WHAT TO DO:
(a) List the three layers of the tear film named in the abstract below.
(b) In the abstract below, what method was used to examine the tear film of marine mammals?

[QUOTED PASSAGE — start]

ABSTRACT
In terrestrial mammals, the tear film plays a vital role in maintaining the health of the ocular surface, by protecting against toxic challenges in the external environment, and thereby preserving visual acuity. These protective functions are critically dependent upon the integrity of the tear film structure, which comprises three layers: an underlying mucin foundation, a protein-rich aqueous component, and an overlying lipid layer. In a previous study, we determined that the tears of marine mammals do contain proteins, but that the tear film, examined using interferometry, appears to lack the lipid layer found in terrestrial mammals. This finding is significant in that it indicates that sea mammals use an alternative component, in lieu of lipid, to promote the stability of the tear film. We have also shown previously that there is a high likelihood that mucins, large glycoproteins, are present in the tears of marine mammals. We hypothesize that proteins secreted over the ocular surface, including mucins, provide stability to the tear film.

[QUOTED PASSAGE — finish]
[INFORMATION GIVEN — start]

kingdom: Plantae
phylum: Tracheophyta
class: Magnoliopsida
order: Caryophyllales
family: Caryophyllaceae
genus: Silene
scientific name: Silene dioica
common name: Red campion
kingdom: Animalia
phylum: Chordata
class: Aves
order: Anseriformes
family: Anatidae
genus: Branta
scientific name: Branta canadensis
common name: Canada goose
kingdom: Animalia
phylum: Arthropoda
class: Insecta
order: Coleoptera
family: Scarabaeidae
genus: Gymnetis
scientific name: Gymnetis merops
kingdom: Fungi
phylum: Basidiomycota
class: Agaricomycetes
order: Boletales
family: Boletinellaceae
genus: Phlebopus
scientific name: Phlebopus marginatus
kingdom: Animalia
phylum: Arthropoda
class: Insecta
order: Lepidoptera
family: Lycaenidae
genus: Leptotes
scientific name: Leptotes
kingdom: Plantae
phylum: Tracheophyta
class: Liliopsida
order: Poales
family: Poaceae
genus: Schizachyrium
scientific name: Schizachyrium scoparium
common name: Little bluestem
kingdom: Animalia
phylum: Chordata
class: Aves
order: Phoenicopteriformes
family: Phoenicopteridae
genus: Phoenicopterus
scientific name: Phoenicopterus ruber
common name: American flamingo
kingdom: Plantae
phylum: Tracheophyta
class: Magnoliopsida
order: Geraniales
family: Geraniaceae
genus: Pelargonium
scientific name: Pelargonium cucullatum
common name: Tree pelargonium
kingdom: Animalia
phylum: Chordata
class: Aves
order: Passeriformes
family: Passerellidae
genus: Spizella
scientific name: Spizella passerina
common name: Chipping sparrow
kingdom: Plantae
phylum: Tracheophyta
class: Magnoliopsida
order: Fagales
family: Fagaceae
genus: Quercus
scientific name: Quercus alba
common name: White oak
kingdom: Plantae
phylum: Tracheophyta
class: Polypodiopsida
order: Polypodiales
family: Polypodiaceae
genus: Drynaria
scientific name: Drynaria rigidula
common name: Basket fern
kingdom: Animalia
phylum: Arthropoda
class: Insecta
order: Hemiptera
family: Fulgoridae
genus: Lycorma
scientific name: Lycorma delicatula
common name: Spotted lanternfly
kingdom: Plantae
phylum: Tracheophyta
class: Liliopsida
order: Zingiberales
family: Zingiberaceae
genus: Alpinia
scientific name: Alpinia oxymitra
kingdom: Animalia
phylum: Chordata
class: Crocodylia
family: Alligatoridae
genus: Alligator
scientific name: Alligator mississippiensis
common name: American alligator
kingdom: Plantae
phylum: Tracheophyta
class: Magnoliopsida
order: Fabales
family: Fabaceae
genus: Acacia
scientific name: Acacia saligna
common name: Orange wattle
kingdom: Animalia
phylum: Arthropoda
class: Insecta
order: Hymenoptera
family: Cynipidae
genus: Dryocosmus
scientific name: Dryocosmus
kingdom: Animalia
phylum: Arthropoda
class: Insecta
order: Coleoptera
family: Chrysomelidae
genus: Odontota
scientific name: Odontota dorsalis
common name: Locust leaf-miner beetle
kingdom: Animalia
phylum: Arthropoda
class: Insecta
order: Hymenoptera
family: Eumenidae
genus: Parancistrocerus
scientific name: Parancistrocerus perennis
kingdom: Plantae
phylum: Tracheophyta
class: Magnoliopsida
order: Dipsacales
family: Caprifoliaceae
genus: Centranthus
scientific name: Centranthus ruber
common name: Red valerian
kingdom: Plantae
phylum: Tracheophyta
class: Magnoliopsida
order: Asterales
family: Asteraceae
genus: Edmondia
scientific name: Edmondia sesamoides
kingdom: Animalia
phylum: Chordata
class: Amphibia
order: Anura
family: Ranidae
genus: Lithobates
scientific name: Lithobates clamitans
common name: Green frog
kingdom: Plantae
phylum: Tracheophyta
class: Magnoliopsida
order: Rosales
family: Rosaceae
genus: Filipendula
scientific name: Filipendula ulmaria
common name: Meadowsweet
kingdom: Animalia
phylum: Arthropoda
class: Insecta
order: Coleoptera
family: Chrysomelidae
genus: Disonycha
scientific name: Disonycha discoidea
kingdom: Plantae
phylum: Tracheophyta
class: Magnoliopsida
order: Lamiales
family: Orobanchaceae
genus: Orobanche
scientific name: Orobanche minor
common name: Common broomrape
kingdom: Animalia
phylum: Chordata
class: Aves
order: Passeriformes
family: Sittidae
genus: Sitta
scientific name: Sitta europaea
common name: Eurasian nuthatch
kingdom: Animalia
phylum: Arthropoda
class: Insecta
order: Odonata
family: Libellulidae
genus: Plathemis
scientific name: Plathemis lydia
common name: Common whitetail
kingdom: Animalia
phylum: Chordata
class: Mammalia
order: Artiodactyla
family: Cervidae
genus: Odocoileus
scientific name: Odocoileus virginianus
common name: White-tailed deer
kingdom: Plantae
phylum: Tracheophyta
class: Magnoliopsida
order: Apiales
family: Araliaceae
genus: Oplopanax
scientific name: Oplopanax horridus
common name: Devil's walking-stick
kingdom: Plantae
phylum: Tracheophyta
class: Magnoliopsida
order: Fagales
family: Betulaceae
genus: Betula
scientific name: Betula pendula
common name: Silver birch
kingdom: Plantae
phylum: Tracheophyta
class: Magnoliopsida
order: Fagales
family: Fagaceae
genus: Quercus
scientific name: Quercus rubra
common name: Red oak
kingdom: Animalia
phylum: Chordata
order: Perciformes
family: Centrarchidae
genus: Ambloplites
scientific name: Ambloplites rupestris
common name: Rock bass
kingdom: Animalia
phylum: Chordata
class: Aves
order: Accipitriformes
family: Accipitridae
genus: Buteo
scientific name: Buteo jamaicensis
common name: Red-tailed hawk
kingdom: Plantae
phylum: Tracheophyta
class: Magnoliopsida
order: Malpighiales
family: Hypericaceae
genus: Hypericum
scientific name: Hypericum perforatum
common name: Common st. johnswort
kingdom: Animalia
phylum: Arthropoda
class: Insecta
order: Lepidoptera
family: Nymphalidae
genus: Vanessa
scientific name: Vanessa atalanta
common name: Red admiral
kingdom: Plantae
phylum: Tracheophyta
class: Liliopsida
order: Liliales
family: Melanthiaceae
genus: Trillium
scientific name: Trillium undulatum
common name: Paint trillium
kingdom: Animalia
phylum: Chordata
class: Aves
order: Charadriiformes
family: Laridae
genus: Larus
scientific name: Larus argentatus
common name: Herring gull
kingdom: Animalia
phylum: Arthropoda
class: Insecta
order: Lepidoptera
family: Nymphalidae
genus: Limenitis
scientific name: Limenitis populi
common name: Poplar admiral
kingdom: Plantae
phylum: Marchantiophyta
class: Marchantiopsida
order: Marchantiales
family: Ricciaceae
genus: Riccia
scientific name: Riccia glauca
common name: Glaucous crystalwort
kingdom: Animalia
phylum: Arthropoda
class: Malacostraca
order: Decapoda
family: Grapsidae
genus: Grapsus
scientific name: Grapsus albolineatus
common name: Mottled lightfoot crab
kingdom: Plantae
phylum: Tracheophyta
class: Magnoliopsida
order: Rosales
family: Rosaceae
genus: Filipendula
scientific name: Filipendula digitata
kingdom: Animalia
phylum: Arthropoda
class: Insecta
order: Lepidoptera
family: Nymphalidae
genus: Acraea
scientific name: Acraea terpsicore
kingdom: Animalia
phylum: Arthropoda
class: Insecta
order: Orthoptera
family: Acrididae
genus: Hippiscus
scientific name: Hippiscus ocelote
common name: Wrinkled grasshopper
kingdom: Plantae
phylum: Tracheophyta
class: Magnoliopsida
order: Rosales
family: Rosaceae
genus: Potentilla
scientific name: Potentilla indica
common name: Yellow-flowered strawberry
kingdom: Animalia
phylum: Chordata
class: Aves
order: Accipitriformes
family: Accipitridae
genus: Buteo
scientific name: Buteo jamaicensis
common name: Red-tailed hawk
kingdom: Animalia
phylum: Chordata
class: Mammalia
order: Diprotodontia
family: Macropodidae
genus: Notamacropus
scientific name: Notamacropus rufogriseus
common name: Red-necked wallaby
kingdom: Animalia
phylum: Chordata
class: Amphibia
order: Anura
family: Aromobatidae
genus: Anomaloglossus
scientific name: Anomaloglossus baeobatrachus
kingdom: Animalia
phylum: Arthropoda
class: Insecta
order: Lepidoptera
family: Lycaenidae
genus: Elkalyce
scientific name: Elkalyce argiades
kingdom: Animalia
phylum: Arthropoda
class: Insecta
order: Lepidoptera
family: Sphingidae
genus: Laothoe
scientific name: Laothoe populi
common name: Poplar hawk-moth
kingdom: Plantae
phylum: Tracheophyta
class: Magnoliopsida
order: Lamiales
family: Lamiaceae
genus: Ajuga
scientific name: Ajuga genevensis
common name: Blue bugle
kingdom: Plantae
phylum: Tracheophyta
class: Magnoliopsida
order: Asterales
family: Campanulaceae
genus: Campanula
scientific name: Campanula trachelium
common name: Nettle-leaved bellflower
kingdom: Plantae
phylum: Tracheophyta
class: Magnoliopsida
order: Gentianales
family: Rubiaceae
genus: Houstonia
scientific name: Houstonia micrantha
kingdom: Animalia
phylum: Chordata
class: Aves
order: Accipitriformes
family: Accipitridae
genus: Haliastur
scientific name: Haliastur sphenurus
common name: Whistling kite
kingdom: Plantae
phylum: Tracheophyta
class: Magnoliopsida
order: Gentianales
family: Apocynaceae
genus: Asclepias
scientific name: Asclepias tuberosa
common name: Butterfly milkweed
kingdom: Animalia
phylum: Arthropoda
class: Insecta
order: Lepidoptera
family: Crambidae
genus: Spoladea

[INFORMATION GIVEN — finish]

ANSWERS PER TASK:
(a) An underlying mucin foundation, a protein-rich aqueous component, and an overlying lipid layer.

(b) Interferometry.